# Data to use:
* * * * *

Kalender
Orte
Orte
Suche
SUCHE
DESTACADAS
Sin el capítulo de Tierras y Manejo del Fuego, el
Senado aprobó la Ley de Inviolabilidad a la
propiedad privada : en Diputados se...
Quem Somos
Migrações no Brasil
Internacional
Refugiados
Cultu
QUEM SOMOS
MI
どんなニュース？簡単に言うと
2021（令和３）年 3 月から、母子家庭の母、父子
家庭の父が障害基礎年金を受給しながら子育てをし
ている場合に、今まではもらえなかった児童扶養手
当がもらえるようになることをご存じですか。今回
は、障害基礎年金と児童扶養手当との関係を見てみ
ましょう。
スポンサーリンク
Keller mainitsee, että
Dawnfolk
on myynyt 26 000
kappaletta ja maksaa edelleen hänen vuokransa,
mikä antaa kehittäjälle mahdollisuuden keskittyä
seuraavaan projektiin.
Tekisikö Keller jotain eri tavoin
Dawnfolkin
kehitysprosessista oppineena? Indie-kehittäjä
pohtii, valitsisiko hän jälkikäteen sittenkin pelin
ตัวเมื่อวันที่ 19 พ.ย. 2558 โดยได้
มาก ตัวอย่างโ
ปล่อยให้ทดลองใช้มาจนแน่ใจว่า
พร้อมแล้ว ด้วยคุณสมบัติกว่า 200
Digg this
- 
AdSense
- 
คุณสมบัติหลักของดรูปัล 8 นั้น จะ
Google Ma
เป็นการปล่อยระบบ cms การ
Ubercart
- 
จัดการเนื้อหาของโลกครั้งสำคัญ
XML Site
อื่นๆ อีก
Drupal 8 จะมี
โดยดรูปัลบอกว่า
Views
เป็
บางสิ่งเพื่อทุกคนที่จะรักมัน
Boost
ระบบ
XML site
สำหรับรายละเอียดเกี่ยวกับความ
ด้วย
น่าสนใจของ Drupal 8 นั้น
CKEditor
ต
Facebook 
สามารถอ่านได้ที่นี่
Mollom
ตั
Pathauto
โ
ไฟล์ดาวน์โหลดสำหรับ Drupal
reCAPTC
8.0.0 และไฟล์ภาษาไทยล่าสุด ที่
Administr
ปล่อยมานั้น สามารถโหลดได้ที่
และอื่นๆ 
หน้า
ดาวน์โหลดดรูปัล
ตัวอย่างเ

* * * * *

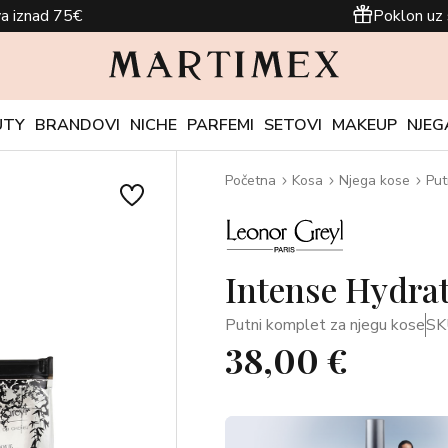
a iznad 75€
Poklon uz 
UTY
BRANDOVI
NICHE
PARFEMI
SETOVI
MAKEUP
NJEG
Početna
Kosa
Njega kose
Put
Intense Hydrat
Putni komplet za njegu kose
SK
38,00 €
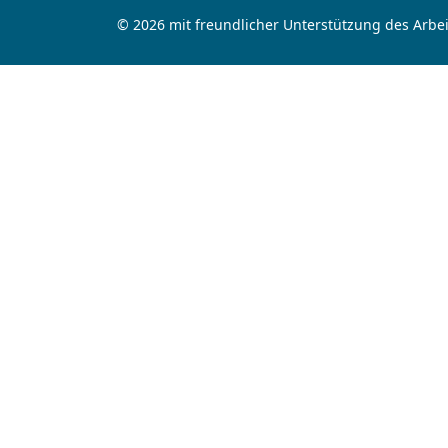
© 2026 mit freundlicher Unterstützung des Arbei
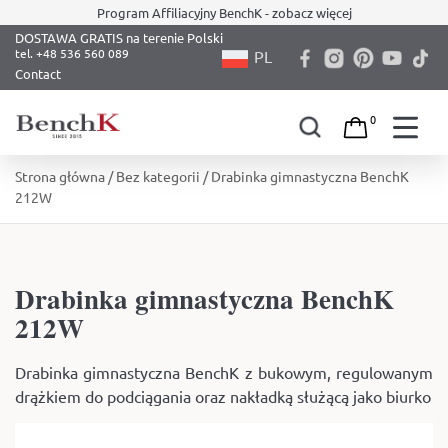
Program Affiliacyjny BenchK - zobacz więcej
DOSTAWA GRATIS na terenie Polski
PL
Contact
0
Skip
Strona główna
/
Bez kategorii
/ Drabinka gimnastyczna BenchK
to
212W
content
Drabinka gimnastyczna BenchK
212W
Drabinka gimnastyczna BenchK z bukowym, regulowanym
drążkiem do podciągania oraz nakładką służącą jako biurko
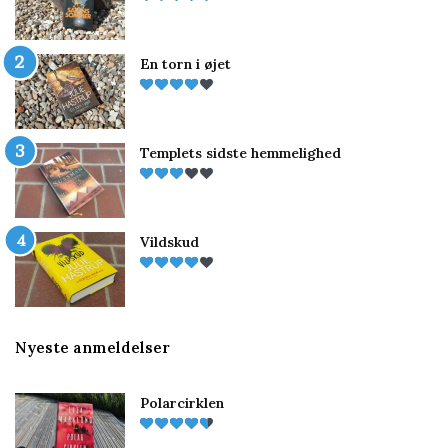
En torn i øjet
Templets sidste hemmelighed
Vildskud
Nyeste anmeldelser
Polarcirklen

* * * * *

# Description of the task:
Put the material into a Markdown table with the columns Number and Record line. Start with the line that contains "Unterstützung des Arbei" and go on through the line that contains "Polarcirklen", skipping blank lines and leaving the pictures out.

# Reply:
| Number | Record line |
|---|---|
| 1 | © 2026 mit freundlicher Unterstützung des Arbei |
| 2 | Program Affiliacyjny BenchK - zobacz więcej |
| 3 | DOSTAWA GRATIS na terenie Polski |
| 4 | PL |
| 5 | Contact |
| 6 | 0 |
| 7 | Skip |
| 8 | Strona główna |
| 9 | / |
| 10 | Bez kategorii |
| 11 | / Drabinka gimnastyczna BenchK |
| 12 | to |
| 13 | 212W |
| 14 | content |
| 15 | Drabinka gimnastyczna BenchK |
| 16 | 212W |
| 17 | Drabinka gimnastyczna BenchK z bukowym, regulowanym |
| 18 | drążkiem do podciągania oraz nakładką służącą jako biurko |
| 19 | En torn i øjet |
| 20 | Templets sidste hemmelighed |
| 21 | Vildskud |
| 22 | Nyeste anmeldelser |
| 23 | Polarcirklen |